Thank you so much for your response. It is greatly appreciated!
> so the rotary device return 0 to 2000 and nothing more?
The encoder will continue to rotate at 2000 resolution per revolution until it reaches a predetermined limit.
The encoder count could be as high a 2 million.
> the values of 666 = 1ft
>1332=2ft
>1998=3ft
This is absolutely correct!
>you can use modular arithmatic to return these values
> use div 666 and you should see 1 when 666 upto 1332, >2 when 1332 upto 1998 and 3 when 1998+
>does that help?
That is exactly what I need it to do. But I am still not sure exactly how to use the information you gave me. Sorry I am just to new to programming to figure it out. If you would not mind could show me exactly what the code needs to look like? Thanks for you help
February 7th, 2014, 04:11 PM

Originally Posted by Tonn80
Thank you so much for your response. It is greatly appreciated!
> so the rotary device return 0 to 2000 and nothing more?
The encoder will continue to rotate at 2000 resolution per revolution until it reaches a predetermined limit.
The encoder count could be as high a 2 million.
> the values of 666 = 1ft
>1332=2ft
>1998=3ft
This is absolutely correct!
>you can use modular arithmatic to return these values
> use div 666 and you should see 1 when 666 upto 1332, >2 when 1332 upto 1998 and 3 when 1998+
>does that help?
That is exactly what I need it to do. But I am still not sure exactly how to use the information you gave me. Sorry I am just to new to programming to figure it out. If you would not mind could show me exactly what the code needs to look like? Thanks for you help
do you know how to use the div command?
a=b div 666 or a=b/666 note the / not \
i am confusing myself \ and / appear to do the same thing, but if you look more closely you will see that one of them returns the integer part ( whole number) calculated by the division of the values.
the one that returns the integer is the DIV in some languages it is expressed as DIV in others it is the slash opposite to the one that is normally used for division. in more obsqure languages it is a function div(value,divisor), but her in vb you can use the \ i am sure. or maybe the / you will soon wee when you try it
so use
feet=rotator \ 666
feet rotator/666
or feet=rotator div 666
one of them is bound to work in our version... soory to be so vague I am on the wrong machine and thinking in a completely different language currently.
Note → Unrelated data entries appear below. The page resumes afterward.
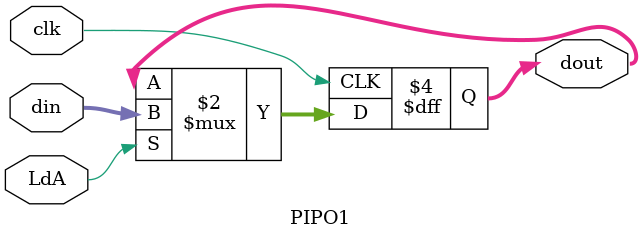
<source format=v>
module PIPO1(
    input LdA,
    input clk,
    input [15:0] din,
    output reg [15:0] dout
);
always @(posedge clk)
  begin
    if(LdA)
     dout <= din;
  end
endmodule

</source>
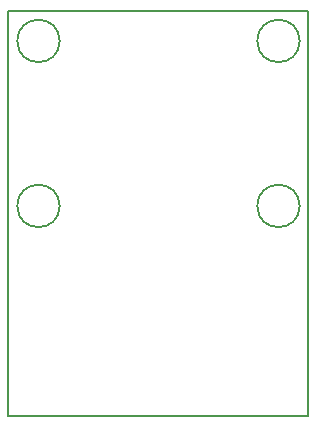
<source format=gbr>
G04 #@! TF.FileFunction,Profile,NP*
%FSLAX46Y46*%
G04 Gerber Fmt 4.6, Leading zero omitted, Abs format (unit mm)*
G04 Created by KiCad (PCBNEW 4.0.4-stable) date 06/04/17 22:37:21*
%MOMM*%
%LPD*%
G01*
G04 APERTURE LIST*
%ADD10C,0.100000*%
%ADD11C,0.150000*%
G04 APERTURE END LIST*
D10*
D11*
X165626051Y-110490000D02*
G75*
G03X165626051Y-110490000I-1796051J0D01*
G01*
X145306051Y-110490000D02*
G75*
G03X145306051Y-110490000I-1796051J0D01*
G01*
X145306051Y-96520000D02*
G75*
G03X145306051Y-96520000I-1796051J0D01*
G01*
X165626051Y-96520000D02*
G75*
G03X165626051Y-96520000I-1796051J0D01*
G01*
X140970000Y-93980000D02*
X140970000Y-128270000D01*
X166370000Y-93980000D02*
X140970000Y-93980000D01*
X166370000Y-128270000D02*
X166370000Y-93980000D01*
X140970000Y-128270000D02*
X166370000Y-128270000D01*
M02*

</source>
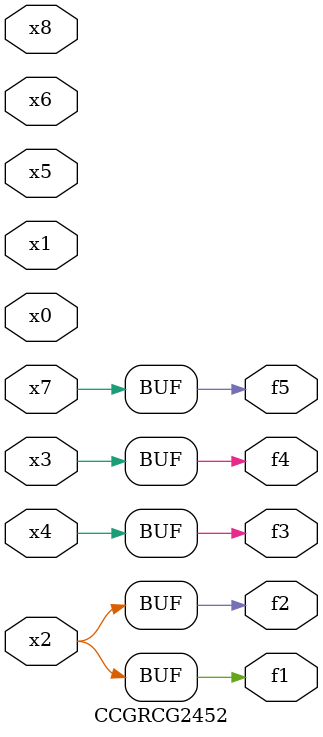
<source format=v>
module CCGRCG2452(
	input x0, x1, x2, x3, x4, x5, x6, x7, x8,
	output f1, f2, f3, f4, f5
);
	assign f1 = x2;
	assign f2 = x2;
	assign f3 = x4;
	assign f4 = x3;
	assign f5 = x7;
endmodule

</source>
the counter part of div is mod it is the remainder or the division.. also an integer
so 3 div 2 = 1 the remainder is not a half but is 1 from 3 mod 2
something to think about when you do modular arithmatic is that a whole load of zeroes can pop up as the mod operator rolls over the boundary between a complete division and one with a remainder.
have a play with the lines i have suggested and get back to me
hope this helps
February 12th, 2014, 11:50 PM

That did help Thanks for all the info